Pressure by the U.S. government forced Rima Khalaf, a Jordanian diplomat and the former head of ESCWA, to resign. Several weeks later, Khalaf stands by the accuracy of the report and says she has "no regrets." The senators' letter smeared this report as "anti-Israel" and implied it is anti-Semitic.

The senators did not mention that the ESCWA report was co-written by Richard Falk, a renowned legal scholar who is also Jewish. Falk, a professor emeritus of international law at Princeton University and the author of dozens of academic books, is also the former U.N. special rapporteur on human rights in the occupied Palestinian territories.

In the report, Falk emphasized that ESCWA rejects "the accusation of anti-Semitism in the strongest terms." He added that "the question of whether the State of Israel is constituted as an apartheid regime springs from the same body of international human rights law and principles that rejects anti-Semitism: that is, the prohibition of racial discrimination." Falk also flatly rejected the allegation that the U.N. singles out Israel for disproportionate criticism. He noted that the U.N. and its predecessor, the League of Nations, have failed to fulfill their obligations to the Palestinians since 1922.

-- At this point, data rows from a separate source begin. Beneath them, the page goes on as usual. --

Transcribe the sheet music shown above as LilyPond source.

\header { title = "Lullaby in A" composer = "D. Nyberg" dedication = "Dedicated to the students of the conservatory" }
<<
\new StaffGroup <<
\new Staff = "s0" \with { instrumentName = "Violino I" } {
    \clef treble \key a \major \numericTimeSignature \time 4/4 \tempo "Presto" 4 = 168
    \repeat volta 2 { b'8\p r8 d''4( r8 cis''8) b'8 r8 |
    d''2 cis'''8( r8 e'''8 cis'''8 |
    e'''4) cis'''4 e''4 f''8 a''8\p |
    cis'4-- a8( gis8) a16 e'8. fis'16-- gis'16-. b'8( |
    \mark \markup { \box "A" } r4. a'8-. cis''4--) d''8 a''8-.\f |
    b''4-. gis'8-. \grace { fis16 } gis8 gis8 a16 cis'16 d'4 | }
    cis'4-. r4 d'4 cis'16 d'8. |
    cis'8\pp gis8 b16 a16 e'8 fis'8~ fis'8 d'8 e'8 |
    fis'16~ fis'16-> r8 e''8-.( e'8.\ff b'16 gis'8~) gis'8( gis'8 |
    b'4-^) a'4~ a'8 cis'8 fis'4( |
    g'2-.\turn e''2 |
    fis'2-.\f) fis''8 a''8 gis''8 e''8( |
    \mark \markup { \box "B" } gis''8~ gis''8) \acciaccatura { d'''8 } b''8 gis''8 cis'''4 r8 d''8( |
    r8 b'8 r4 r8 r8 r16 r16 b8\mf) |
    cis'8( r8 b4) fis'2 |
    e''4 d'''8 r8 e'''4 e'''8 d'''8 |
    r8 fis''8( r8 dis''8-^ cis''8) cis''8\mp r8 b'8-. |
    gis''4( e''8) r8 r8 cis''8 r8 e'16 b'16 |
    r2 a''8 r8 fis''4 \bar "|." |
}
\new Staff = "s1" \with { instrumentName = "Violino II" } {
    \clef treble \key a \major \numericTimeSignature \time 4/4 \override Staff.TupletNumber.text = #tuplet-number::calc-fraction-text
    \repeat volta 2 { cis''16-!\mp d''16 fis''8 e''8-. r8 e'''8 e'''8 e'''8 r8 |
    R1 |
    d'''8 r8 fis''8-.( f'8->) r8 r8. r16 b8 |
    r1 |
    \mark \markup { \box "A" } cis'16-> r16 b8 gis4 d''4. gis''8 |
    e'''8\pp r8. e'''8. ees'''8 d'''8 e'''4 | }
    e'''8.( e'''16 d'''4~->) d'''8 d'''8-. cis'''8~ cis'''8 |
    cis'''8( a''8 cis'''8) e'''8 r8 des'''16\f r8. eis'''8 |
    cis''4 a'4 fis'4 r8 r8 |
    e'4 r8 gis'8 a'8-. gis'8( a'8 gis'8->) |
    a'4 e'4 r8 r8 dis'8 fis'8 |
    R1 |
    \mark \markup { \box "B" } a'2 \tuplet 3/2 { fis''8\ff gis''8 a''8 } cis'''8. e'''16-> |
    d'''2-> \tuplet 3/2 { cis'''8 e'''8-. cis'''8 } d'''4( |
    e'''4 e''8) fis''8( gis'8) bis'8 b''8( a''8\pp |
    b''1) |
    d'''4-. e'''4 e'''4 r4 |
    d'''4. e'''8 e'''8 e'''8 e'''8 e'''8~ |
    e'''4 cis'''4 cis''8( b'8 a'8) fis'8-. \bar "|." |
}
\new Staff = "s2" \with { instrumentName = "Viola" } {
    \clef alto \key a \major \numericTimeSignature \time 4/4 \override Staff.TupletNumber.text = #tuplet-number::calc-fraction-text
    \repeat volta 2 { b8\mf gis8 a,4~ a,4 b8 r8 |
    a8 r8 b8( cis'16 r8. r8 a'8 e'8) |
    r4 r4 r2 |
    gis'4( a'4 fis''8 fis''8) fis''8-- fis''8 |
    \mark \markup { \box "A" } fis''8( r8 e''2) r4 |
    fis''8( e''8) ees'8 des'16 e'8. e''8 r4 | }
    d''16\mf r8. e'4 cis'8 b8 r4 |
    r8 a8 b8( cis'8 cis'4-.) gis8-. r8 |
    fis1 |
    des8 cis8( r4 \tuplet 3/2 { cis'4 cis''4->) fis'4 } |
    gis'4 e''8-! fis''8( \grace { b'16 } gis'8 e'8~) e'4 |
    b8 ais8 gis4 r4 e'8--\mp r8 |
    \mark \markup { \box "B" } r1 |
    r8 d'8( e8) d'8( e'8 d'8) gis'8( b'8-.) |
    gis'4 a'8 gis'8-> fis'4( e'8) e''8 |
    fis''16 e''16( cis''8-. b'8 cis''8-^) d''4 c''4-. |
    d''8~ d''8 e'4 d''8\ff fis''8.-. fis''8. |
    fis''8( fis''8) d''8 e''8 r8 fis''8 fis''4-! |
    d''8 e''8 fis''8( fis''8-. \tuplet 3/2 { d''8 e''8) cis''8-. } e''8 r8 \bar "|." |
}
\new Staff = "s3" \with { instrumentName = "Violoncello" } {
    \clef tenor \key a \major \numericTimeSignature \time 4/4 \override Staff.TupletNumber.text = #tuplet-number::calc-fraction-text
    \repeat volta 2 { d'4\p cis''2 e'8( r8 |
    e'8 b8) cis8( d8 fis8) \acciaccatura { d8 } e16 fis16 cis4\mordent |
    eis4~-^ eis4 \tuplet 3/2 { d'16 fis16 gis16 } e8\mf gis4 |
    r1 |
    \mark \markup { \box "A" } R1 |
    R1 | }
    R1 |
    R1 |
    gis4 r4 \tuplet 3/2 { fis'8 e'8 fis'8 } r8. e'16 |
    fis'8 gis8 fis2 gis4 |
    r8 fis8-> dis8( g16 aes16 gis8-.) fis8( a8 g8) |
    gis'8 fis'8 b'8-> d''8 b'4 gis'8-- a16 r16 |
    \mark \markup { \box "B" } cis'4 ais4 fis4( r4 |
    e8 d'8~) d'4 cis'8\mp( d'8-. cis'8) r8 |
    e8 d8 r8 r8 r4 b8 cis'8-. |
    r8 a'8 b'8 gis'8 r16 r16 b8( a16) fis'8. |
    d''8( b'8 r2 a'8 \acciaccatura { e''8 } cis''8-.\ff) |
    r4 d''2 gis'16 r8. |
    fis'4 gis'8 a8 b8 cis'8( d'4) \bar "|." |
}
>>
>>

Falk wrote, "If this attention to the case of Israel by the United Nations appears exceptional, therefore, it is only because no comparable linkage exists between United Nations actions and any other prolonged denial to a people of their right of self-determination."

Calling for action against U.S. enemies

The letter correctly noted that "some of the world's worst human rights violators" sit on the U.N. Human Rights Council (UNHRC). What it did not mention is that the U.S. and its allies supported putting some of those violators there. Saudi Arabia is the most egregious example; a close ally that acts as an extension of the U.S. military, the Saudis have in the past decade bought well over $100 billion in weapons from the U.S.

In October 2016, the U.S. and its allies welcomed the reelection of the Saudi regime to UNHRC, while working to kick Russia off of the council. The British government refused to withdraw support for Saudi Arabia's membership.

In September 2015, the U.S. State Department "welcomed" the appointment of the Saudi regime to the head of a U.N. human rights panel, explaining, "We're close allies." In late April of this year, the U.K. also refused to deny voting to put Saudi Arabia, whose laws systematically subjugate women, on the U.N. commission for women's rights.

Israel is likewise an ally of Saudi Arabia and the two have become increasingly unified in their shared opposition to Iran.

The U.S. senators glossed over all of this in their letter, and failed to even mention Saudi Arabia. Rather, they insisted UNHRC should instead focus its attentions on the human rights violations committed by U.S. enemies Russia, China, North Korea, Syria, Cuba, and Venezuela. This double standard alone should expose the political bias of the senators' letter.